### DESCRIPTION OF THE TASK
Repeat every line of the records below word for word, leaving out the pictures.

### EXTRACTED MATERIAL
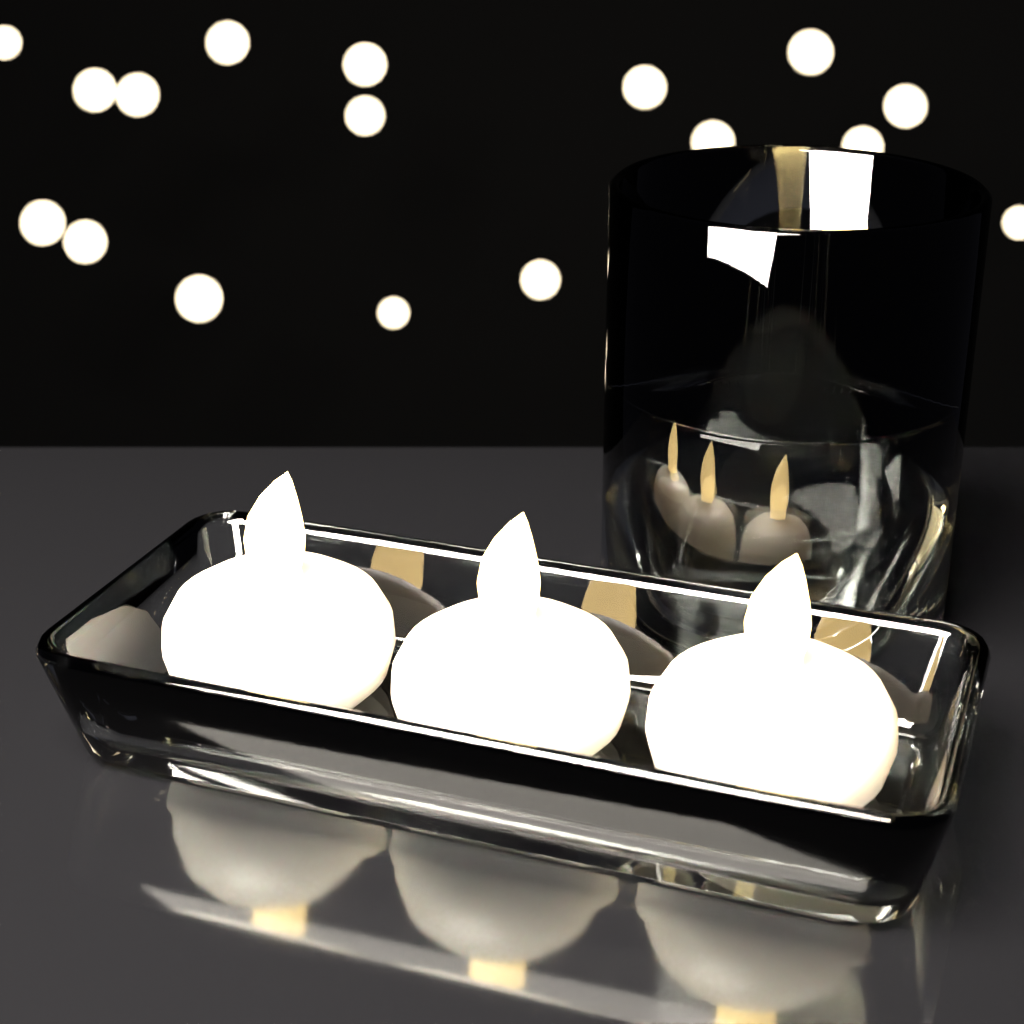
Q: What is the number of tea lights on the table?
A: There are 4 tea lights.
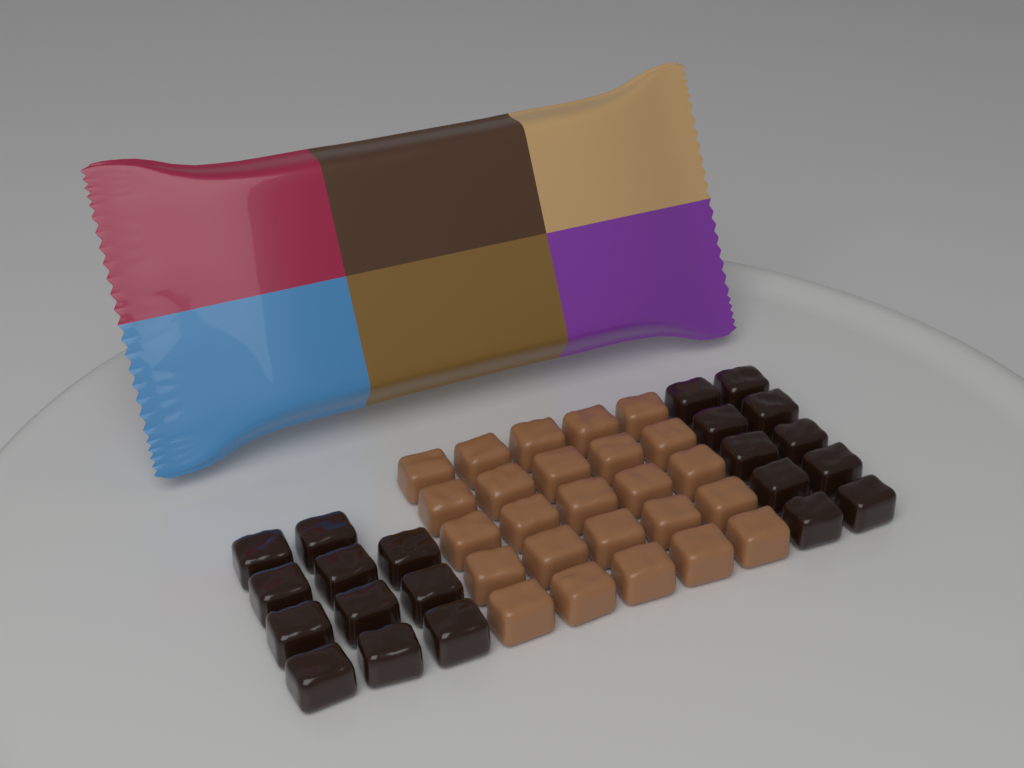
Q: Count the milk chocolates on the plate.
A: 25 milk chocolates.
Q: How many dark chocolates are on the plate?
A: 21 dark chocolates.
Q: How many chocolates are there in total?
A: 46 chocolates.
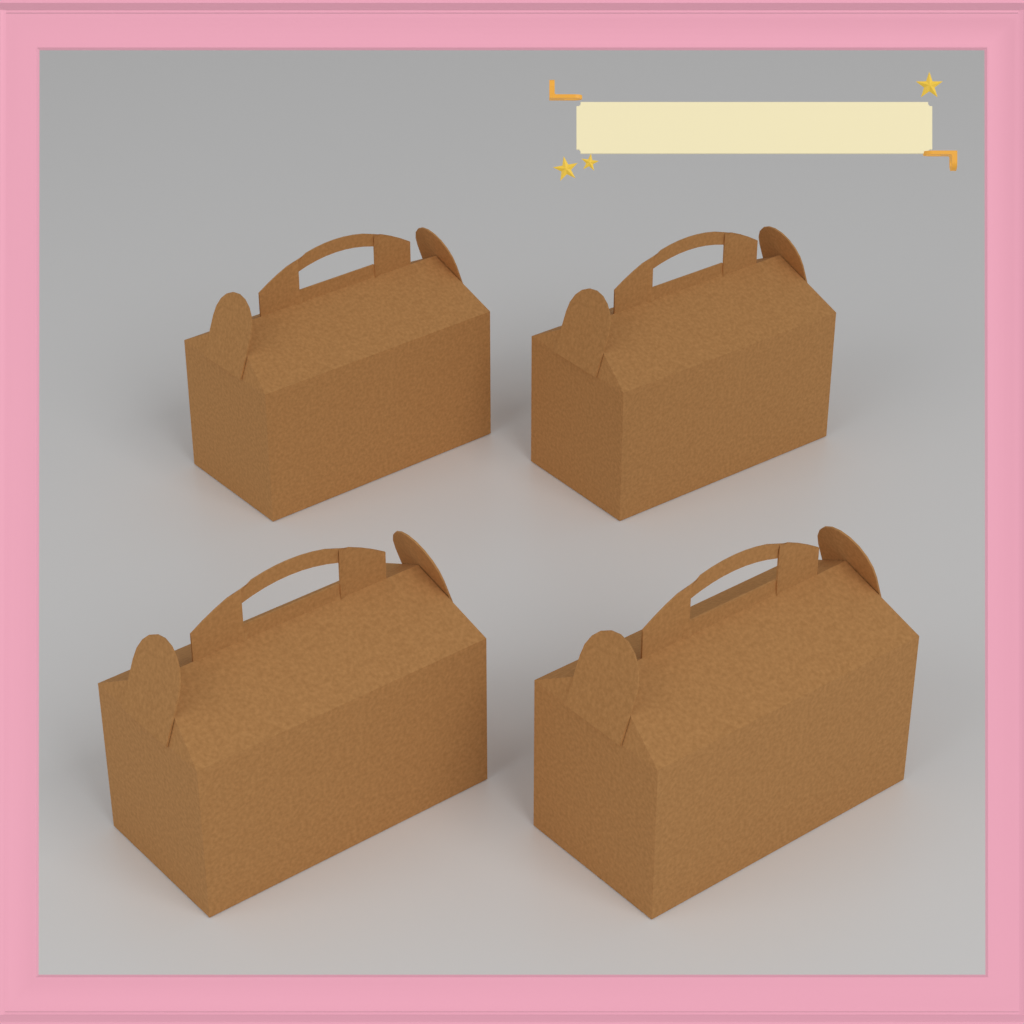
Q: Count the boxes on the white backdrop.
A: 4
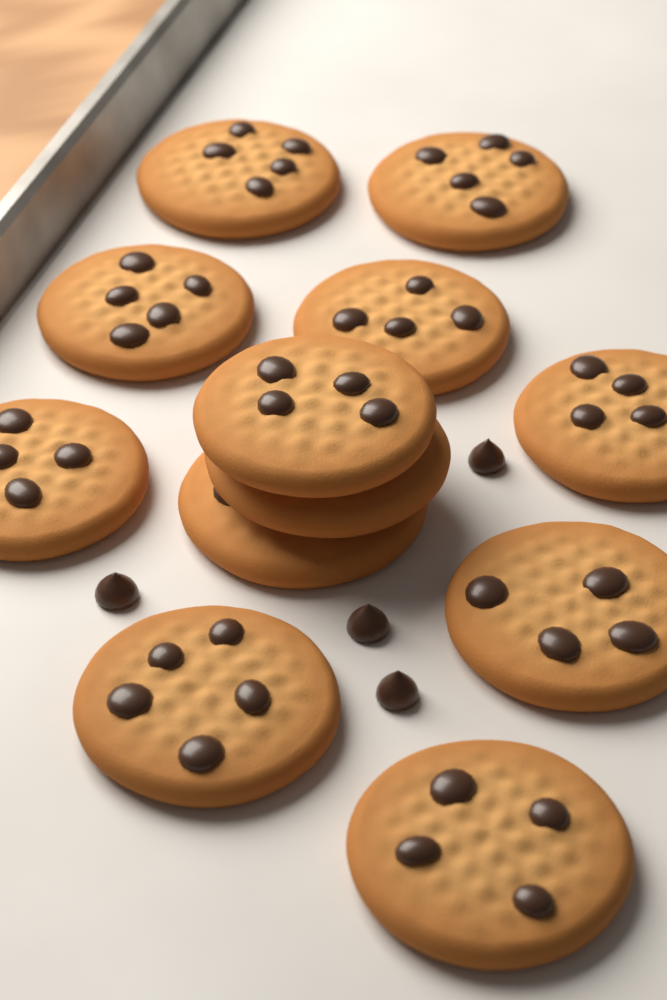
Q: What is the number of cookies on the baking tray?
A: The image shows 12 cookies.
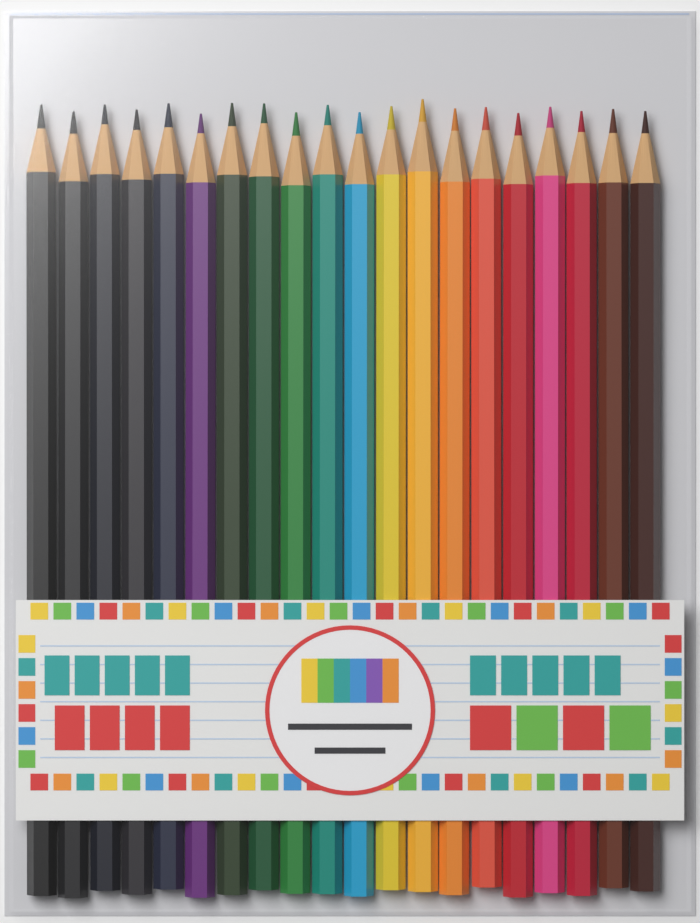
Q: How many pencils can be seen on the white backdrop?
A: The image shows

### SOLUTION TO THE PROBLEM
Q: What is the number of tea lights on the table?
A: There are 4 tea lights.
Q: Count the milk chocolates on the plate.
A: 25 milk chocolates.
Q: How many dark chocolates are on the plate?
A: 21 dark chocolates.
Q: How many chocolates are there in total?
A: 46 chocolates.
Q: Count the boxes on the white backdrop.
A: 4
Q: What is the number of cookies on the baking tray?
A: The image shows 12 cookies.
Q: How many pencils can be seen on the white backdrop?
A: The image shows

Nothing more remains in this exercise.